Tipsheet

One Juror Kept Manafort From Being Convicted on all 18 Counts

Paul Manafort was spared conviction on all 18 counts of bank and tax fraud Tuesday thanks to one holdout juror.

“It was one person who kept the verdict from being guilty on all 18 counts,” juror Paula Duncan, 52, told Fox News. 

Duncan, a supporter of President Trump, said she was hoping Manafort would be innocent but was convinced otherwise by “four full boxes of exhibits provided by Mueller’s team,” Fox News reports. 

“Finding Mr. Manafort guilty was hard for me. I wanted him to be innocent, I really wanted him to be innocent, but he wasn’t,” Duncan said. “That’s the part of a juror, you have to have due diligence and deliberate and look at the evidence and come up with an informed and intelligent decision, which I did.”

 

Duncan explained emotions were high in the jury deliberation room. 

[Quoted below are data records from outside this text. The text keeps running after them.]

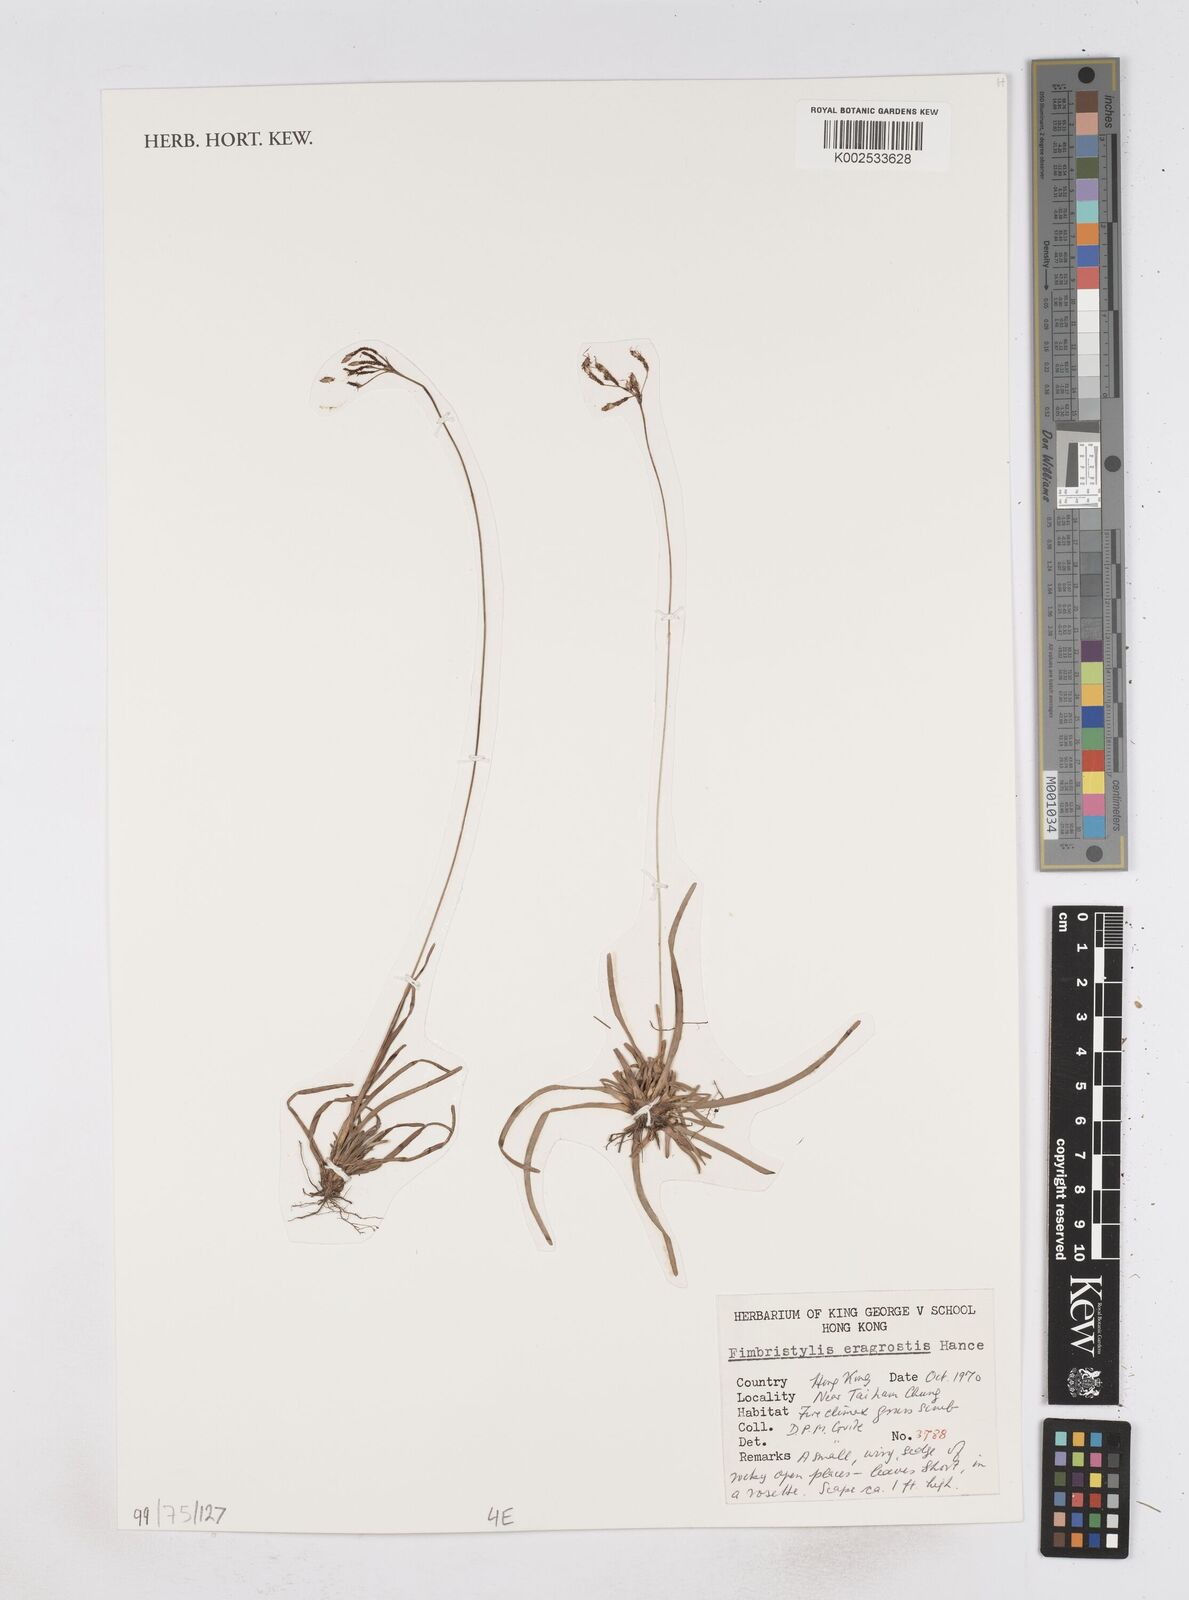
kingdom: Plantae
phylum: Tracheophyta
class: Liliopsida
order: Poales
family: Cyperaceae
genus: Fimbristylis
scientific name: Fimbristylis eragrostis
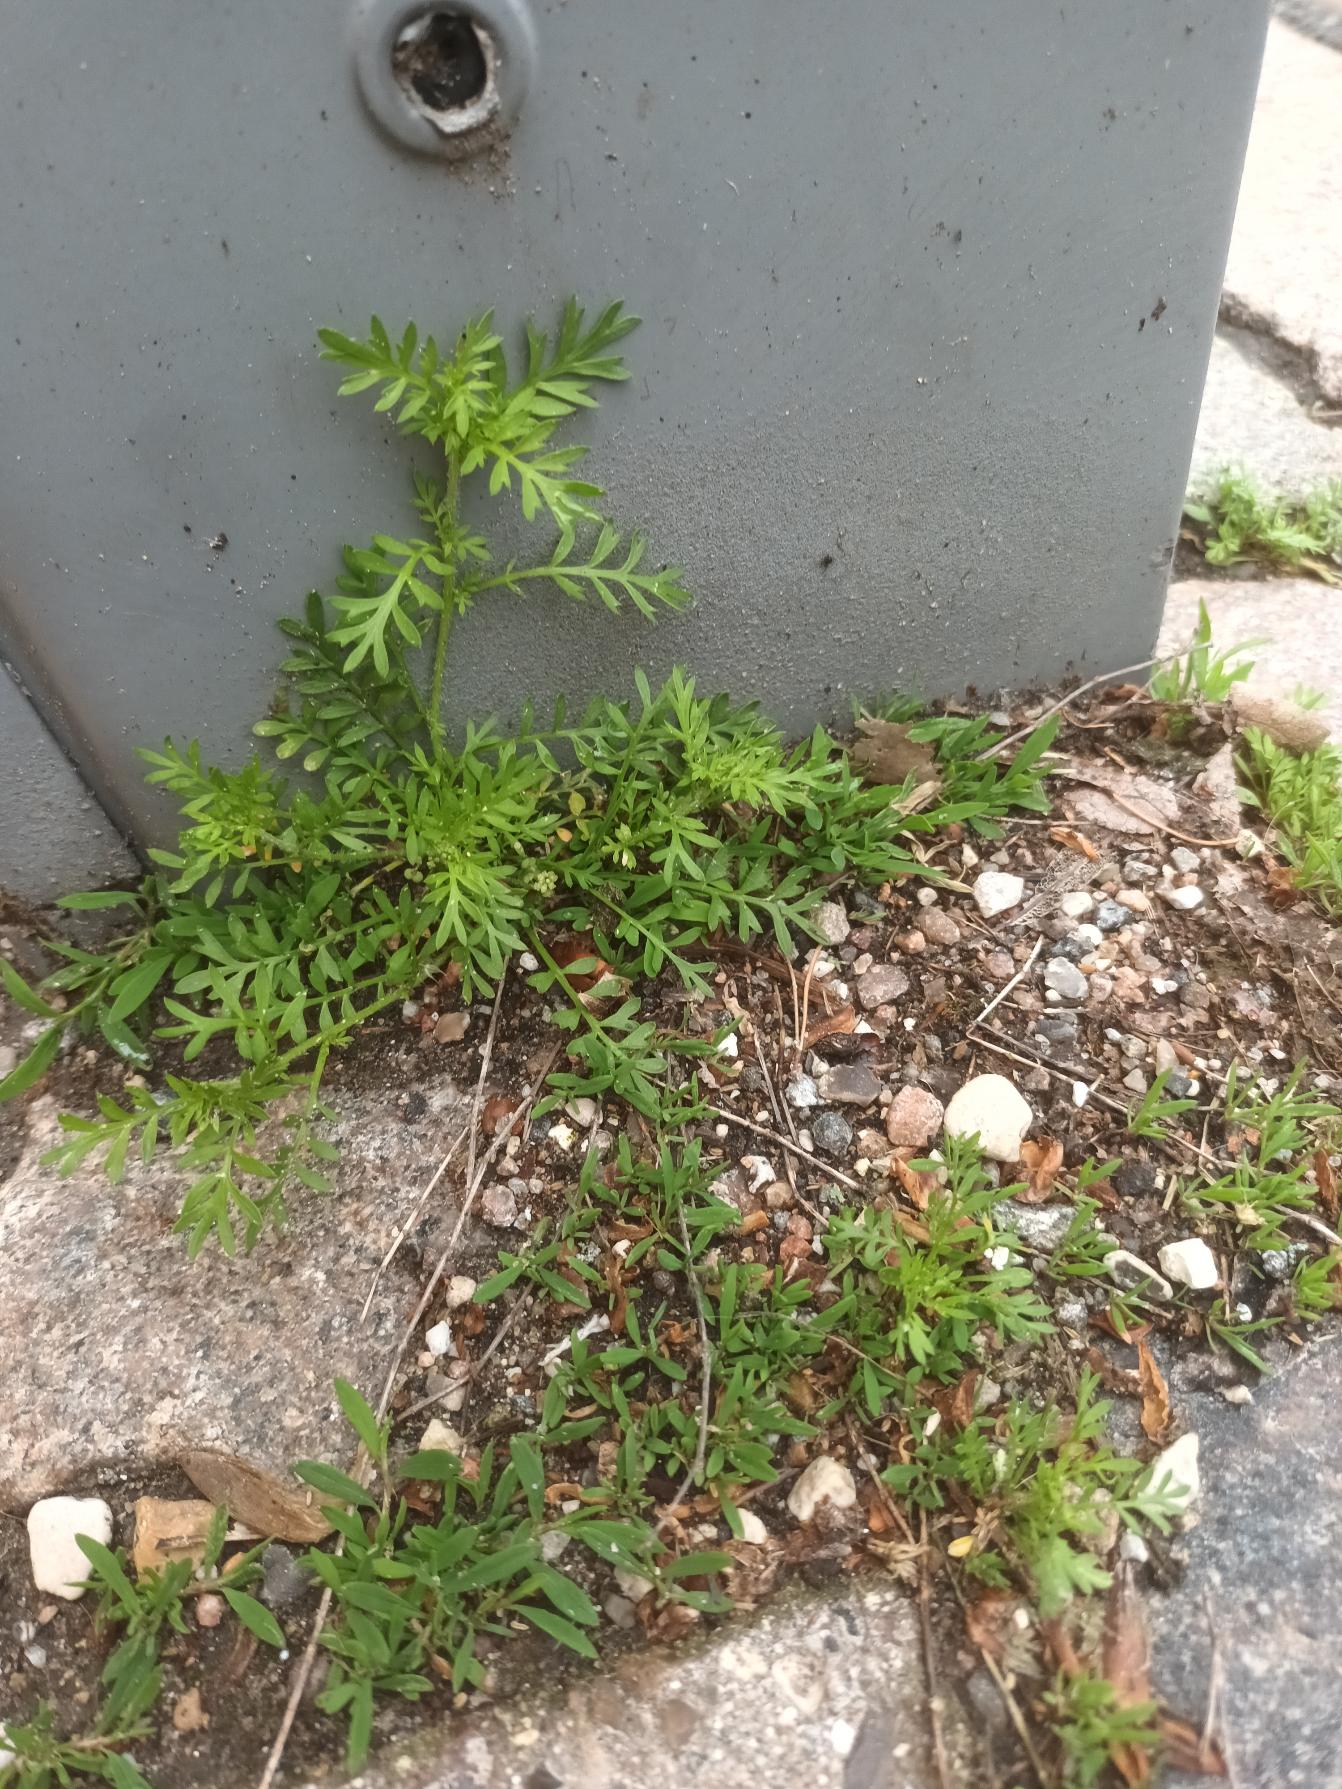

“It was a very emotionally charged jury room – there were some tears,” she said, noting that she didn’t believe she was in the company of many other “fellow Republicans.”

Duncan also questioned the motives of prosecutors, repeating Trump’s characterization that it was a “witch hunt.” 

“Certainly Mr. Manafort got caught breaking the law, but he wouldn’t have gotten caught if they weren’t after President Trump,” she said of the case, describing it later in the interview as a “witch hunt to try to find Russian collusion.”

“Something that went through my mind is, this should have been a tax audit,” she noted. 

Judge Ellis told jurors, including Duncan, that their names would remain sealed after the trial’s conclusion, because of dangerous threats he received during the proceedings.

But the verdict gave Duncan a license to share her story without fear.

“Had the verdict gone any other way, I might have been,” Duncan said. (Fox News)

Manafort was convicted on eight counts of financial crimes on Tuesday.